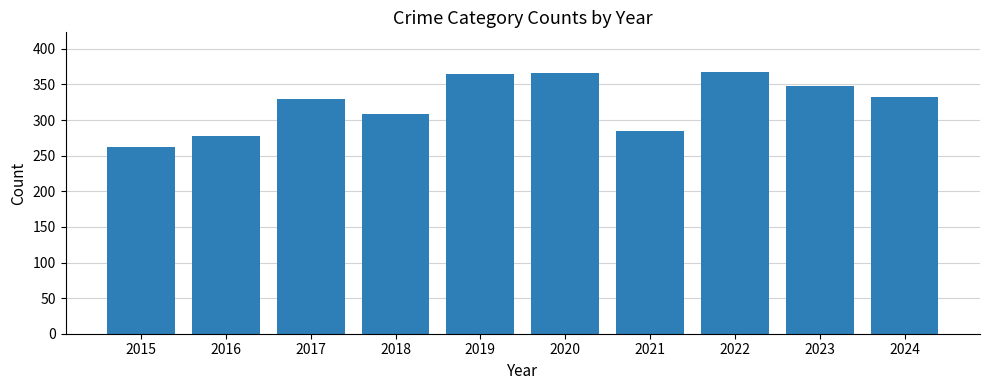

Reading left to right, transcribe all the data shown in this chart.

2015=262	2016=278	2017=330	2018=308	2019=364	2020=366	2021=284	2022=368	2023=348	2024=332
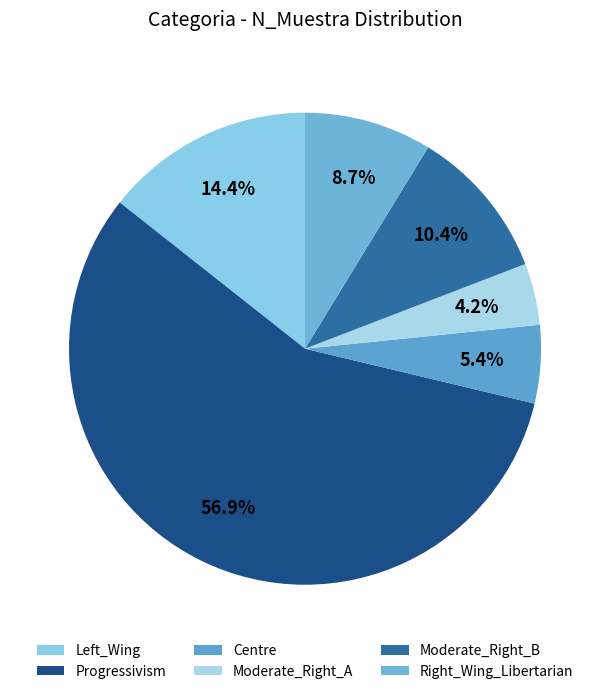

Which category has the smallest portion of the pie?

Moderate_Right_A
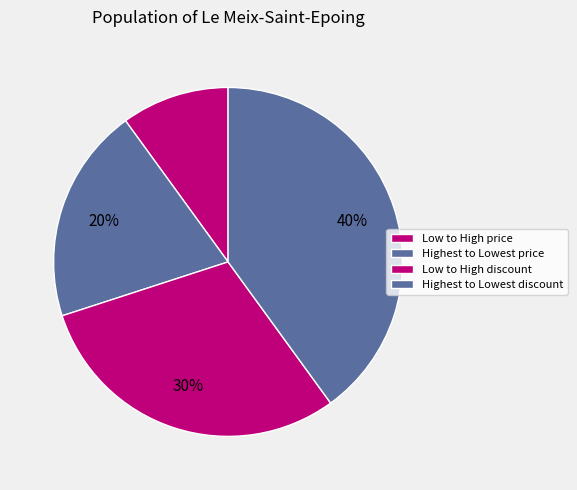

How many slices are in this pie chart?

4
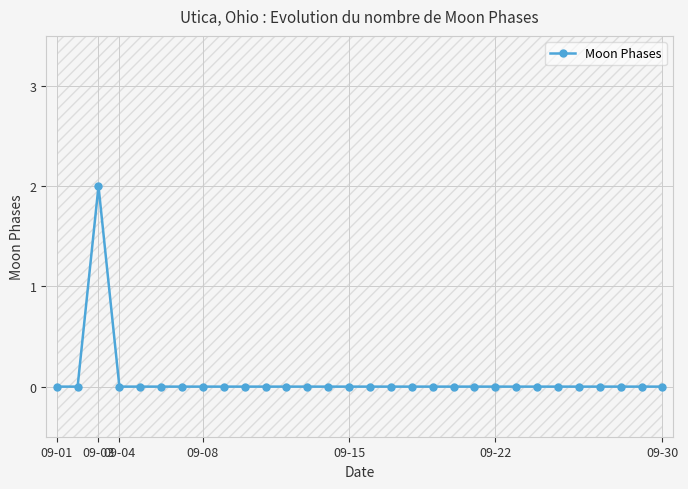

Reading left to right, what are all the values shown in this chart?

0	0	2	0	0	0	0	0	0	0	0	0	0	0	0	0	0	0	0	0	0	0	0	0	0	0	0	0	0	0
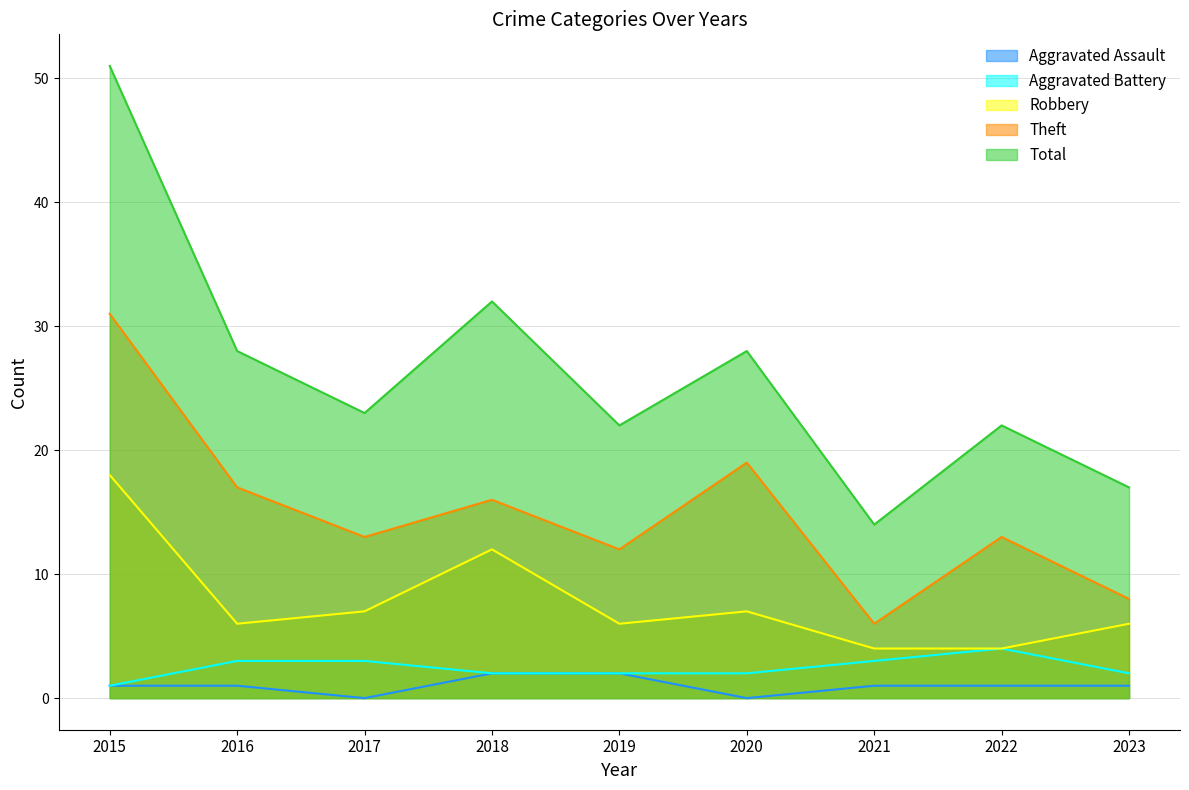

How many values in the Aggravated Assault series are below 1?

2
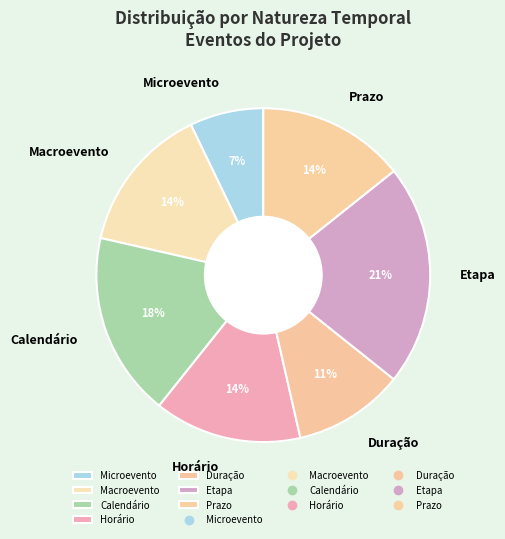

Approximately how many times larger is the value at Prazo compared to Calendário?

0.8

────────

:: Exercise objective ::
Copy every one of the lines above word for word, leaving out the pictures.

:: Solution to this exercise ::
Reading left to right, transcribe all the data shown in this chart.

2015=262	2016=278	2017=330	2018=308	2019=364	2020=366	2021=284	2022=368	2023=348	2024=332

Which category has the smallest portion of the pie?

Moderate_Right_A

How many slices are in this pie chart?

4

Reading left to right, what are all the values shown in this chart?

0	0	2	0	0	0	0	0	0	0	0	0	0	0	0	0	0	0	0	0	0	0	0	0	0	0	0	0	0	0

How many values in the Aggravated Assault series are below 1?

2

Approximately how many times larger is the value at Prazo compared to Calendário?

0.8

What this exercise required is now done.